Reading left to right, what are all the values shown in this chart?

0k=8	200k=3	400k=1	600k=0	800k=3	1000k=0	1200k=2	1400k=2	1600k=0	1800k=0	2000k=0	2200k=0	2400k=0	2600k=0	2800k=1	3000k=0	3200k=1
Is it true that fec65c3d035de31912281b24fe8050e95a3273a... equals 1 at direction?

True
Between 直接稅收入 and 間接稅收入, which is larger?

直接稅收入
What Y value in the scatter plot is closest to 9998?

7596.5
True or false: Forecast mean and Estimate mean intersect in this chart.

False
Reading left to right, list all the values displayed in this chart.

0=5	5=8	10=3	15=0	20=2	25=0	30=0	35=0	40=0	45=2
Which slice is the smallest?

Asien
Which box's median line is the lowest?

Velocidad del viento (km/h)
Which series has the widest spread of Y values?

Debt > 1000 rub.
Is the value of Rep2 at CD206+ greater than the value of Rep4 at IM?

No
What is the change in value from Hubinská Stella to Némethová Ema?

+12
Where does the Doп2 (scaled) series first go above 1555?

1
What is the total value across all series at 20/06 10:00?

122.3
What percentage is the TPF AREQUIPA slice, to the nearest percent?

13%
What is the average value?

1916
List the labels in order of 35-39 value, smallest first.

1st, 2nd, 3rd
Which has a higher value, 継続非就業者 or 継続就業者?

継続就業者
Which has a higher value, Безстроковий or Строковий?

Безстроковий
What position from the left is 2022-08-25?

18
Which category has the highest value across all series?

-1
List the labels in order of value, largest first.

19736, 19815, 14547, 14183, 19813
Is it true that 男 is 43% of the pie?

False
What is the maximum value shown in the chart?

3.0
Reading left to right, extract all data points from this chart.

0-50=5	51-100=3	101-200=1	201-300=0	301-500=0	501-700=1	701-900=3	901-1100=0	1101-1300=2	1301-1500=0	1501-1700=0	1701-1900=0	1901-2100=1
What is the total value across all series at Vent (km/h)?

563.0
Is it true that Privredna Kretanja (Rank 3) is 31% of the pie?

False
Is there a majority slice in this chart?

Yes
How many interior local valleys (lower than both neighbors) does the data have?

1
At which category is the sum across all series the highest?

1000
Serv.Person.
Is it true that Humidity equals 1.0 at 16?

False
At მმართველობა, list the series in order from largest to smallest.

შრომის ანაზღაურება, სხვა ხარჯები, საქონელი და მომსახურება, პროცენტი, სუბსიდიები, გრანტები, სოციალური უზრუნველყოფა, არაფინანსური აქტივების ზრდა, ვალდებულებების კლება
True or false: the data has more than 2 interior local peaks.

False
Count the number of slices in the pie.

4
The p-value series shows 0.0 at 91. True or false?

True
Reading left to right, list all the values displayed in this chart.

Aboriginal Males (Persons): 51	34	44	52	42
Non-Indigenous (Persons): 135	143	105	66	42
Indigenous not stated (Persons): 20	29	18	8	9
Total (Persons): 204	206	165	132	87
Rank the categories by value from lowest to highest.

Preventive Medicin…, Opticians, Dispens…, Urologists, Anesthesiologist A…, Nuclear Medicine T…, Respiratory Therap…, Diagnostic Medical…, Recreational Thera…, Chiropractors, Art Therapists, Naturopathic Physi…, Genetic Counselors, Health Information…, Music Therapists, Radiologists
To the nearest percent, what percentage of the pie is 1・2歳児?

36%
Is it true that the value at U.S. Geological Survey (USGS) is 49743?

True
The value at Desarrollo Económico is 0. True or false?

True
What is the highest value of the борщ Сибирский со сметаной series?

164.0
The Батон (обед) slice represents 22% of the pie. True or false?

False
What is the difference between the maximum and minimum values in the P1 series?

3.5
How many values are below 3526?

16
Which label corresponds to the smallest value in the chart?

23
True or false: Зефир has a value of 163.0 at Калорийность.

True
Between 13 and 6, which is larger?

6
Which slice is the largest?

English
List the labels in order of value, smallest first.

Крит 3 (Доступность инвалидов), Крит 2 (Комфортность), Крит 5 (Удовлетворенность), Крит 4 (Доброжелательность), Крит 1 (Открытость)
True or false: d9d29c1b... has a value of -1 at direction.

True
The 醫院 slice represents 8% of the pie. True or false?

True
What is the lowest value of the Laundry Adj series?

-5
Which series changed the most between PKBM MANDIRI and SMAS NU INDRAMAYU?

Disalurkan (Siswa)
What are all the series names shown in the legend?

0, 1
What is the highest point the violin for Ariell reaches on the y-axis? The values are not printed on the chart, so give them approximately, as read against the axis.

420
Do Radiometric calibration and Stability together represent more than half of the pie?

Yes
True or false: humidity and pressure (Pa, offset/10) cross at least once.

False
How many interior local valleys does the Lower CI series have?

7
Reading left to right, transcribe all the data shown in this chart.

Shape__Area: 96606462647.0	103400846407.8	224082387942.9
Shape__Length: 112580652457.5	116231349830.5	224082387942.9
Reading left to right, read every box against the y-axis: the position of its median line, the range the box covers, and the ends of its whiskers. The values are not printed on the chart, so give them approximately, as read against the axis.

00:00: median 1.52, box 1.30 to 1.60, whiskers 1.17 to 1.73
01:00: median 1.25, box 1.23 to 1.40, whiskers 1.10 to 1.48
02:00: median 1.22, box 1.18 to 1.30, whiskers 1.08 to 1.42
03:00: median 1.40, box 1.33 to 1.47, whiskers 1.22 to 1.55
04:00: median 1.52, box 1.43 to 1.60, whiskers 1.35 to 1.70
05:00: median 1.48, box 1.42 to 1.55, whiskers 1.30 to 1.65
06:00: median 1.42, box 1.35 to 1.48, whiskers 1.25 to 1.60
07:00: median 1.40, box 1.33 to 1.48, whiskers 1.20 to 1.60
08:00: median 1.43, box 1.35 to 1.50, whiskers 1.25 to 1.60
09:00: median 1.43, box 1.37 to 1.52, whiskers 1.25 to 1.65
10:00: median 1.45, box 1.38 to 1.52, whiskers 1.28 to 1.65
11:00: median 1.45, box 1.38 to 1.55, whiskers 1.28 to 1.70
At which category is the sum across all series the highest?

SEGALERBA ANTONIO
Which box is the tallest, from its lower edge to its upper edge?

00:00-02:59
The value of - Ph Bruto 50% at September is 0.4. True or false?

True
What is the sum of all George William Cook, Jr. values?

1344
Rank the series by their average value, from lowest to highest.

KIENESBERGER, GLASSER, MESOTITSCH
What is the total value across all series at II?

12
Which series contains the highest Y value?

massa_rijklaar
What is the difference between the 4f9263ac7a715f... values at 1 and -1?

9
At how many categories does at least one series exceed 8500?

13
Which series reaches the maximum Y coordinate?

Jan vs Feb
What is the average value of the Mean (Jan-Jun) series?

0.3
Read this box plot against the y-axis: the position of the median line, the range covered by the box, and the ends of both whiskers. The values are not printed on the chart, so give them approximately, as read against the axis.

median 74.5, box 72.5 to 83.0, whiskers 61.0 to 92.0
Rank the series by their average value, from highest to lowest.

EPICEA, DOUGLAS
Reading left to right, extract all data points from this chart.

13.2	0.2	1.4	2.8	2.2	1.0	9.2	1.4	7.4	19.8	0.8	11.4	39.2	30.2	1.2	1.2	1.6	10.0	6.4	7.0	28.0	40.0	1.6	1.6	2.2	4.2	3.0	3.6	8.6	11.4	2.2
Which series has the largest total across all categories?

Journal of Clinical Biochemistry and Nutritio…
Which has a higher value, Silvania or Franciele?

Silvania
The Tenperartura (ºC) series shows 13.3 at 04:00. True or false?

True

══════════════════════════════

» PROMPT:
Can you put every nonblank line of the data above into a Markdown table with two columns, Row and Line, where Row numbers the lines in order?

» ANSWER BOX:
| Row | Line |
|---|---|
| 1 | Reading left to right, what are all the values shown in this chart? |
| 2 | 0k=8	200k=3	400k=1	600k=0	800k=3	1000k=0	1200k=2	1400k=2	1600k=0	1800k=0	2000k=0	2200k=0	2400k=0	2600k=0	2800k=1	3000k=0	3200k=1 |
| 3 | Is it true that fec65c3d035de31912281b24fe8050e95a3273a... equals 1 at direction? |
| 4 | True |
| 5 | Between 直接稅收入 and 間接稅收入, which is larger? |
| 6 | 直接稅收入 |
| 7 | What Y value in the scatter plot is closest to 9998? |
| 8 | 7596.5 |
| 9 | True or false: Forecast mean and Estimate mean intersect in this chart. |
| 10 | False |
| 11 | Reading left to right, list all the values displayed in this chart. |
| 12 | 0=5	5=8	10=3	15=0	20=2	25=0	30=0	35=0	40=0	45=2 |
| 13 | Which slice is the smallest? |
| 14 | Asien |
| 15 | Which box's median line is the lowest? |
| 16 | Velocidad del viento (km/h) |
| 17 | Which series has the widest spread of Y values? |
| 18 | Debt > 1000 rub. |
| 19 | Is the value of Rep2 at CD206+ greater than the value of Rep4 at IM? |
| 20 | No |
| 21 | What is the change in value from Hubinská Stella to Némethová Ema? |
| 22 | +12 |
| 23 | Where does the Doп2 (scaled) series first go above 1555? |
| 24 | 1 |
| 25 | What is the total value across all series at 20/06 10:00? |
| 26 | 122.3 |
| 27 | What percentage is the TPF AREQUIPA slice, to the nearest percent? |
| 28 | 13% |
| 29 | What is the average value? |
| 30 | 1916 |
| 31 | List the labels in order of 35-39 value, smallest first. |
| 32 | 1st, 2nd, 3rd |
| 33 | Which has a higher value, 継続非就業者 or 継続就業者? |
| 34 | 継続就業者 |
| 35 | Which has a higher value, Безстроковий or Строковий? |
| 36 | Безстроковий |
| 37 | What position from the left is 2022-08-25? |
| 38 | 18 |
| 39 | Which category has the highest value across all series? |
| 40 | -1 |
| 41 | List the labels in order of value, largest first. |
| 42 | 19736, 19815, 14547, 14183, 19813 |
| 43 | Is it true that 男 is 43% of the pie? |
| 44 | False |
| 45 | What is the maximum value shown in the chart? |
| 46 | 3.0 |
| 47 | Reading left to right, extract all data points from this chart. |
| 48 | 0-50=5	51-100=3	101-200=1	201-300=0	301-500=0	501-700=1	701-900=3	901-1100=0	1101-1300=2	1301-1500=0	1501-1700=0	1701-1900=0	1901-2100=1 |
| 49 | What is the total value across all series at Vent (km/h)? |
| 50 | 563.0 |
| 51 | Is it true that Privredna Kretanja (Rank 3) is 31% of the pie? |
| 52 | False |
| 53 | Is there a majority slice in this chart? |
| 54 | Yes |
| 55 | How many interior local valleys (lower than both neighbors) does the data have? |
| 56 | 1 |
| 57 | At which category is the sum across all series the highest? |
| 58 | 1000 |
| 59 | Serv.Person. |
| 60 | Is it true that Humidity equals 1.0 at 16? |
| 61 | False |
| 62 | At მმართველობა, list the series in order from largest to smallest. |
| 63 | შრომის ანაზღაურება, სხვა ხარჯები, საქონელი და მომსახურება, პროცენტი, სუბსიდიები, გრანტები, სოციალური უზრუნველყოფა, არაფინანსური აქტივების ზრდა, ვალდებულებების კლება |
| 64 | True or false: the data has more than 2 interior local peaks. |
| 65 | False |
| 66 | Count the number of slices in the pie. |
| 67 | 4 |
| 68 | The p-value series shows 0.0 at 91. True or false? |
| 69 | True |
| 70 | Reading left to right, list all the values displayed in this chart. |
| 71 | Aboriginal Males (Persons): 51	34	44	52	42 |
| 72 | Non-Indigenous (Persons): 135	143	105	66	42 |
| 73 | Indigenous not stated (Persons): 20	29	18	8	9 |
| 74 | Total (Persons): 204	206	165	132	87 |
| 75 | Rank the categories by value from lowest to highest. |
| 76 | Preventive Medicin…, Opticians, Dispens…, Urologists, Anesthesiologist A…, Nuclear Medicine T…, Respiratory Therap…, Diagnostic Medical…, Recreational Thera…, Chiropractors, Art Therapists, Naturopathic Physi…, Genetic Counselors, Health Information…, Music Therapists, Radiologists |
| 77 | To the nearest percent, what percentage of the pie is 1・2歳児? |
| 78 | 36% |
| 79 | Is it true that the value at U.S. Geological Survey (USGS) is 49743? |
| 80 | True |
| 81 | The value at Desarrollo Económico is 0. True or false? |
| 82 | True |
| 83 | What is the highest value of the борщ Сибирский со сметаной series? |
| 84 | 164.0 |
| 85 | The Батон (обед) slice represents 22% of the pie. True or false? |
| 86 | False |
| 87 | What is the difference between the maximum and minimum values in the P1 series? |
| 88 | 3.5 |
| 89 | How many values are below 3526? |
| 90 | 16 |
| 91 | Which label corresponds to the smallest value in the chart? |
| 92 | 23 |
| 93 | True or false: Зефир has a value of 163.0 at Калорийность. |
| 94 | True |
| 95 | Between 13 and 6, which is larger? |
| 96 | 6 |
| 97 | Which slice is the largest? |
| 98 | English |
| 99 | List the labels in order of value, smallest first. |
| 100 | Крит 3 (Доступность инвалидов), Крит 2 (Комфортность), Крит 5 (Удовлетворенность), Крит 4 (Доброжелательность), Крит 1 (Открытость) |
| 101 | True or false: d9d29c1b... has a value of -1 at direction. |
| 102 | True |
| 103 | The 醫院 slice represents 8% of the pie. True or false? |
| 104 | True |
| 105 | What is the lowest value of the Laundry Adj series? |
| 106 | -5 |
| 107 | Which series changed the most between PKBM MANDIRI and SMAS NU INDRAMAYU? |
| 108 | Disalurkan (Siswa) |
| 109 | What are all the series names shown in the legend? |
| 110 | 0, 1 |
| 111 | What is the highest point the violin for Ariell reaches on the y-axis? The values are not printed on the chart, so give them approximately, as read against the axis. |
| 112 | 420 |
| 113 | Do Radiometric calibration and Stability together represent more than half of the pie? |
| 114 | Yes |
| 115 | True or false: humidity and pressure (Pa, offset/10) cross at least once. |
| 116 | False |
| 117 | How many interior local valleys does the Lower CI series have? |
| 118 | 7 |
| 119 | Reading left to right, transcribe all the data shown in this chart. |
| 120 | Shape__Area: 96606462647.0	103400846407.8	224082387942.9 |
| 121 | Shape__Length: 112580652457.5	116231349830.5	224082387942.9 |
| 122 | Reading left to right, read every box against the y-axis: the position of its median line, the range the box covers, and the ends of its whiskers. The values are not printed on the chart, so give them approximately, as read against the axis. |
| 123 | 00:00: median 1.52, box 1.30 to 1.60, whiskers 1.17 to 1.73 |
| 124 | 01:00: median 1.25, box 1.23 to 1.40, whiskers 1.10 to 1.48 |
| 125 | 02:00: median 1.22, box 1.18 to 1.30, whiskers 1.08 to 1.42 |
| 126 | 03:00: median 1.40, box 1.33 to 1.47, whiskers 1.22 to 1.55 |
| 127 | 04:00: median 1.52, box 1.43 to 1.60, whiskers 1.35 to 1.70 |
| 128 | 05:00: median 1.48, box 1.42 to 1.55, whiskers 1.30 to 1.65 |
| 129 | 06:00: median 1.42, box 1.35 to 1.48, whiskers 1.25 to 1.60 |
| 130 | 07:00: median 1.40, box 1.33 to 1.48, whiskers 1.20 to 1.60 |
| 131 | 08:00: median 1.43, box 1.35 to 1.50, whiskers 1.25 to 1.60 |
| 132 | 09:00: median 1.43, box 1.37 to 1.52, whiskers 1.25 to 1.65 |
| 133 | 10:00: median 1.45, box 1.38 to 1.52, whiskers 1.28 to 1.65 |
| 134 | 11:00: median 1.45, box 1.38 to 1.55, whiskers 1.28 to 1.70 |
| 135 | At which category is the sum across all series the highest? |
| 136 | SEGALERBA ANTONIO |
| 137 | Which box is the tallest, from its lower edge to its upper edge? |
| 138 | 00:00-02:59 |
| 139 | The value of - Ph Bruto 50% at September is 0.4. True or false? |
| 140 | True |
| 141 | What is the sum of all George William Cook, Jr. values? |
| 142 | 1344 |
| 143 | Rank the series by their average value, from lowest to highest. |
| 144 | KIENESBERGER, GLASSER, MESOTITSCH |
| 145 | What is the total value across all series at II? |
| 146 | 12 |
| 147 | Which series contains the highest Y value? |
| 148 | massa_rijklaar |
| 149 | What is the difference between the 4f9263ac7a715f... values at 1 and -1? |
| 150 | 9 |
| 151 | At how many categories does at least one series exceed 8500? |
| 152 | 13 |
| 153 | Which series reaches the maximum Y coordinate? |
| 154 | Jan vs Feb |
| 155 | What is the average value of the Mean (Jan-Jun) series? |
| 156 | 0.3 |
| 157 | Read this box plot against the y-axis: the position of the median line, the range covered by the box, and the ends of both whiskers. The values are not printed on the chart, so give them approximately, as read against the axis. |
| 158 | median 74.5, box 72.5 to 83.0, whiskers 61.0 to 92.0 |
| 159 | Rank the series by their average value, from highest to lowest. |
| 160 | EPICEA, DOUGLAS |
| 161 | Reading left to right, extract all data points from this chart. |
| 162 | 13.2	0.2	1.4	2.8	2.2	1.0	9.2	1.4	7.4	19.8	0.8	11.4	39.2	30.2	1.2	1.2	1.6	10.0	6.4	7.0	28.0	40.0	1.6	1.6	2.2	4.2	3.0	3.6	8.6	11.4	2.2 |
| 163 | Which series has the largest total across all categories? |
| 164 | Journal of Clinical Biochemistry and Nutritio… |
| 165 | Which has a higher value, Silvania or Franciele? |
| 166 | Silvania |
| 167 | The Tenperartura (ºC) series shows 13.3 at 04:00. True or false? |
| 168 | True |